At the same time these journals will be found to contain innumerable notes on the habits of animals, birds, and fishes, many of them probably new species, and on phenomena in every direction which the keen eye searched out as the great traveller moved amongst some of the grandest scenes of this beautiful world: it may be doubted if ever eye so keen was backed by so much perseverance to shield it from a mere superficial habit of noticing.

Let his adventures speak for themselves.
Amongst the greatest facts recorded here the Geographer will perceive that the Doctor has placed it beyond doubt that Lake Nyassa belongs to a totally distinct system of waters to that which holds Lake Tanganyika, and the rivers running north and west.

He was too sagacious to venture the surmise that Tanganyika has a subterranean outlet without having duly weighed the probabilities in the scale with his elaborate observations: the idea gathers force when we remember that in the case of limestone cliffs, water so often succeeds in breaking bounds by boring through the solid rock.
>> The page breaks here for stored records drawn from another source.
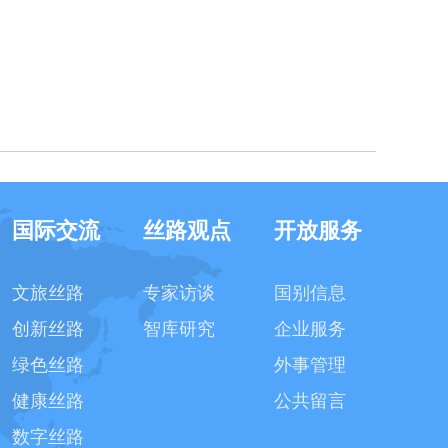
国际交流
丝路观点
开放服务
文旅丝路
专家访谈
国别信息
创新丝路
智库研究
企业服务
绿色丝路
外事管理
健康丝路
公共留言
数字丝路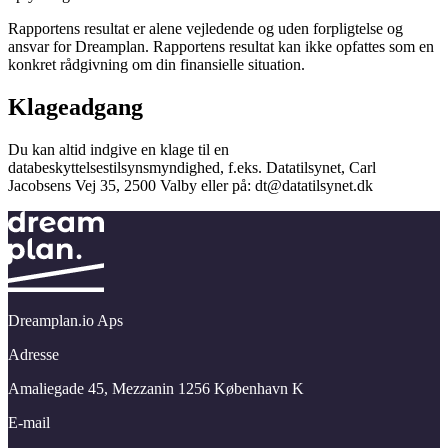
Rapportens resultat er alene vejledende og uden forpligtelse og
ansvar for Dreamplan. Rapportens resultat kan ikke opfattes som en
konkret rådgivning om din finansielle situation.
Klageadgang
Du kan altid indgive en klage til en
databeskyttelsestilsynsmyndighed, f.eks. Datatilsynet, Carl
Jacobsens Vej 35, 2500 Valby eller på: dt@datatilsynet.dk
Dreamplan.io Aps
Adresse
Amaliegade 45,​ Mezzanin 1256 København K
E-mail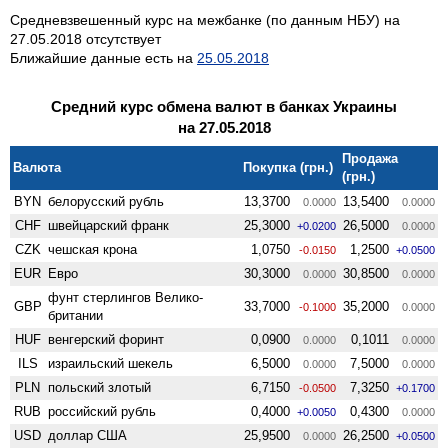
Средневзвешенный курс на межбанке (по данным НБУ) на
27.05.2018 отсутствует
Ближайшие данные есть на
25.05.2018
Средний курс обмена валют в банках Украины
на 27.05.2018
Продажа
Валюта
Покупка (грн.)
(грн.)
BYN
белорусский рубль
13,3700
13,5400
0.0000
0.0000
CHF
швейцарский франк
25,3000
26,5000
+0.0200
0.0000
CZK
чешская крона
1,0750
1,2500
-0.0150
+0.0500
EUR
Евро
30,3000
30,8500
0.0000
0.0000
фунт стерлингов Велико­
GBP
33,7000
35,2000
-0.1000
0.0000
британии
HUF
венгерский форинт
0,0900
0,1011
0.0000
0.0000
ILS
израильский шекель
6,5000
7,5000
0.0000
0.0000
PLN
польский злотый
6,7150
7,3250
-0.0500
+0.1700
RUB
российский рубль
0,4000
0,4300
+0.0050
0.0000
USD
доллар США
25,9500
26,2500
0.0000
+0.0500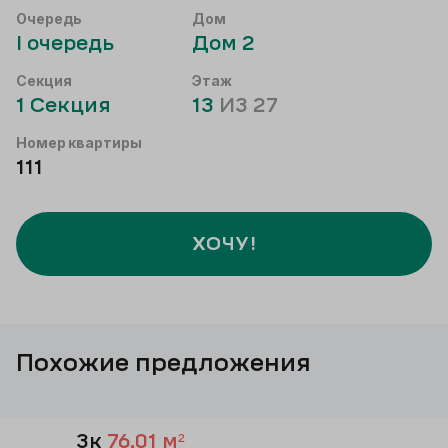
Очередь
Дом
I
очередь
Дом
2
Секция
Этаж
1
Секция
13
ИЗ
27
Номер квартиры
111
ХОЧУ!
Похожие предложения
3к
76,01
м²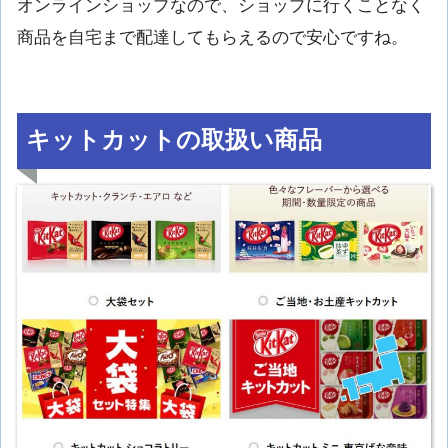
オンラインショップなので、ショップに行くことなく
商品を自宅まで配達してもらえるので安心ですね。
キットカットの取扱い商品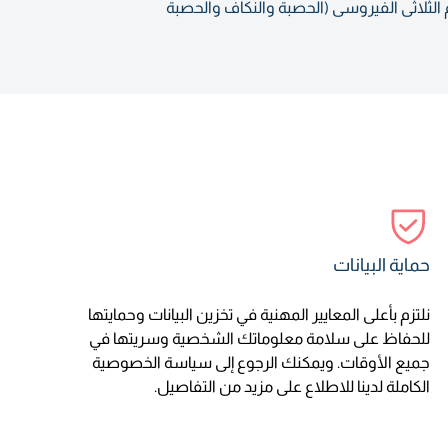
 يشمل هذا التطعيم: المطعوم الثلاثى البكتيري (الدفتيريا والكزاز والسعال الديكي)٫ مطعوم الثلاثى الفيروسى (الحصبة والنكاف والحصبة
حماية البيانات
نلتزم بأعلى المعايير المهنية في تخزين البيانات وحمايتها
للحفاظ على سلامة معلوماتك الشخصية وسريتها في
جميع الأوقات. ويمكنك الرجوع إلى سياسة الخصوصية
الكاملة لدينا للاطلاع على مزيد من التفاصيل.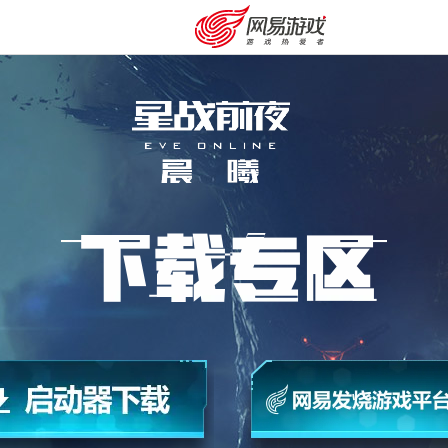
安卓充值
客服中心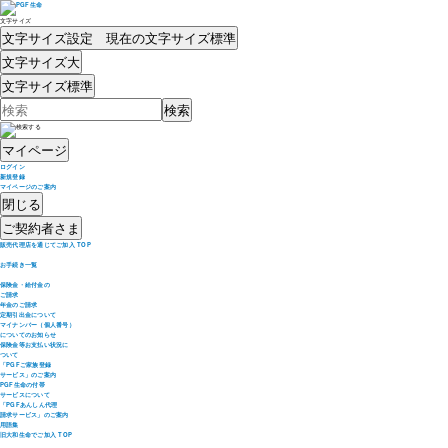
文字サイズ
文字サイズ設定 現在の文字サイズ
標準
文字サイズ
大
文字サイズ
標準
マイページ
ログイン
新規登録
マイページのご案内
閉じる
ご契約者さま
販売代理店を通じてご加入 TOP
お手続き一覧
保険金・給付金の
ご請求
年金のご請求
定期引出金について
マイナンバー（個人番号）
についてのお知らせ
保険金等お支払い状況に
ついて
「PGFご家族登録
サービス」のご案内
PGF生命の付帯
サービスについて
「PGFあんしん代理
請求サービス」のご案内
用語集
旧大和生命でご加入 TOP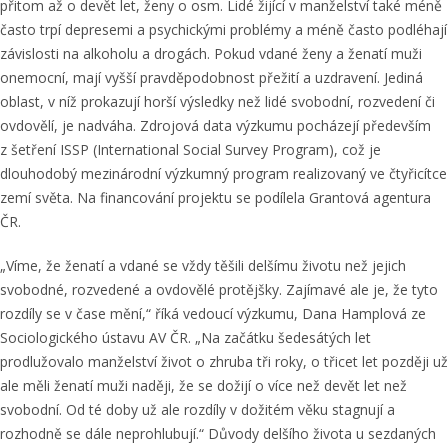
přitom až o devět let, ženy o osm. Lidé žijící v manželství také méně
často trpí depresemi a psychickými problémy a méně často podléhají
závislosti na alkoholu a drogách. Pokud vdané ženy a ženatí muži
onemocní, mají vyšší pravděpodobnost přežití a uzdravení. Jediná
oblast, v níž prokazují horší výsledky než lidé svobodní, rozvedení či
ovdovělí, je nadváha. Zdrojová data výzkumu pocházejí především
z šetření ISSP (International Social Survey Program), což je
dlouhodobý mezinárodní výzkumný program realizovaný ve čtyřicítce
zemí světa. Na financování projektu se podílela Grantová agentura
ČR.
„Víme, že ženatí a vdané se vždy těšili delšímu životu než jejich
svobodné, rozvedené a ovdovělé protějšky. Zajímavé ale je, že tyto
rozdíly se v čase mění,“ říká vedoucí výzkumu, Dana Hamplová ze
Sociologického ústavu AV ČR. „Na začátku šedesátých let
prodlužovalo manželství život o zhruba tři roky, o třicet let později už
ale měli ženatí muži naději, že se dožijí o více než devět let než
svobodní. Od té doby už ale rozdíly v dožitém věku stagnují a
rozhodně se dále neprohlubují.“ Důvody delšího života u sezdaných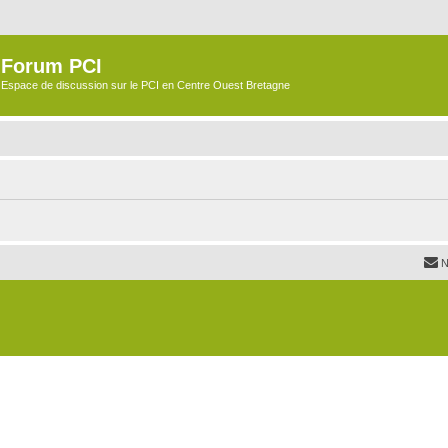
Forum PCI
Espace de discussion sur le PCI en Centre Ouest Bretagne
N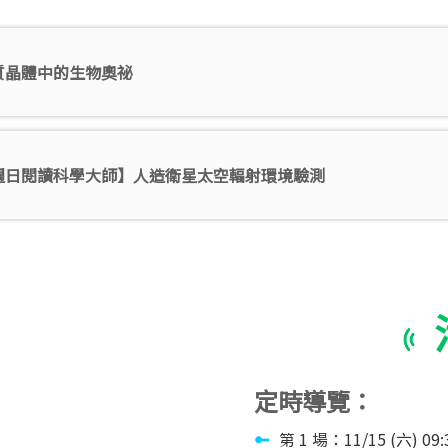
質晶體中的生物奧祕
週日閱讀科學大師】人造衛星太空輻射環境驗測
定時導覽：
第 1 場：11/15 (六) 09:3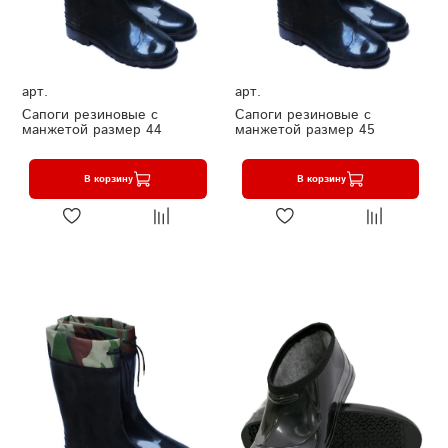
арт.
арт.
Сапоги резиновые с
Сапоги резиновые с
манжетой размер 44
манжетой размер 45
В корзину
В корзину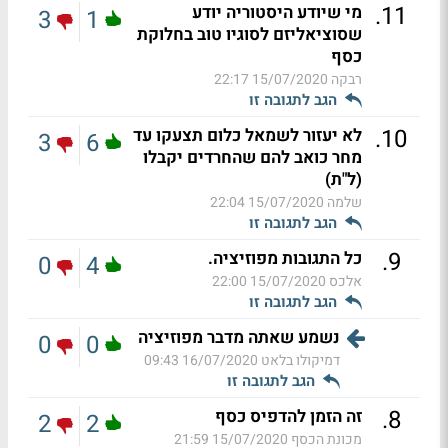
.
11
מי שיודע היסטוריה יודע
3
1
שסוציאליזם לסוגיו טוב בחלוקת
כסף
רבקה
15/07/2020 22:17
הגב לתגובה זו
.
10
לא יעזור לשמאל כלום תצעקו עד
3
6
מחר כואב להם שהחרדים יקבלו
(ל"ת)
שלמה
15/07/2020 22:04
הגב לתגובה זו
.
9
כל התגובות מפוזיציה.
0
4
אלכס
15/07/2020 22:00
הגב לתגובה זו
נשמע שאתה מדבר מפוזיציה
0
0
דמיקולו בלאט
16/07/2020 09:43
הגב לתגובה זו
.
8
זה הזמן להדפיס כסף
2
2
מכונת הכסף
15/07/2020 21:59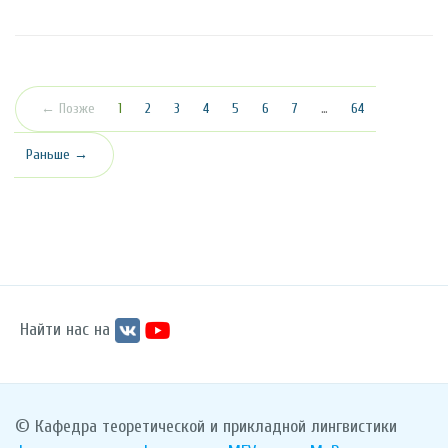
(текущая)
← Позже
1
2
3
4
5
6
7
…
64
Раньше →
Найти нас на
© Кафедра теоретической и прикладной лингвистики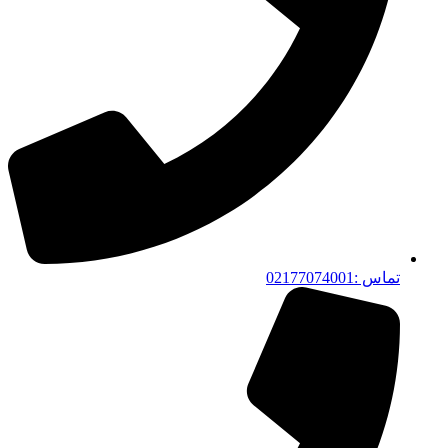
تماس :02177074001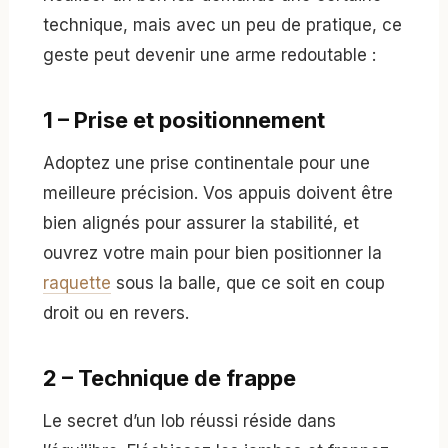
technique, mais avec un peu de pratique, ce
geste peut devenir une arme redoutable :
1 – Prise et positionnement
Adoptez une prise continentale pour une
meilleure précision. Vos appuis doivent être
bien alignés pour assurer la stabilité, et
ouvrez votre main pour bien positionner la
raquette
sous la balle, que ce soit en coup
droit ou en revers.
2 – Technique de frappe
Le secret d’un lob réussi réside dans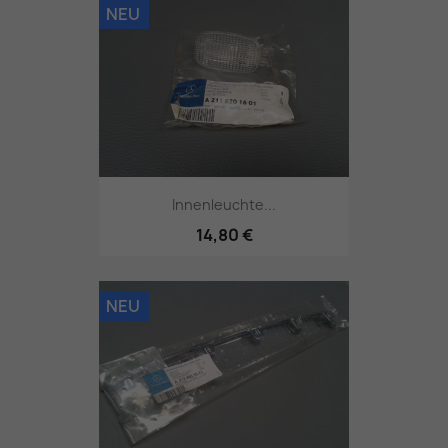
NEU
Innenleuchte...
14,80 €
NEU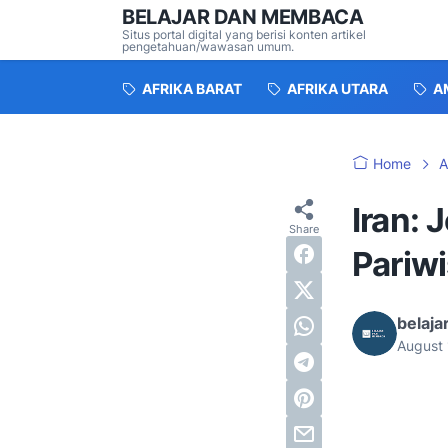
BELAJAR DAN MEMBACA
Situs portal digital yang berisi konten artikel
pengetahuan/wawasan umum.
AFRIKA BARAT
AFRIKA UTARA
A
Home
A
Iran: 
Pariw
belaj
August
No more interesting problem is left to solve, and we shall yet learn whether, through the caverns of Western Kabogo, this Lake adds its waters to the vast northerly flow of rivers we now read of for the first time, and which are undoubtedly amongst the largest in the world.
I cannot close these remarks without stating how much obliged I am to Mr.James Young, F.R.S., of Kelly, for having ensured the presence of the Doctor's men, Chuma and Susi.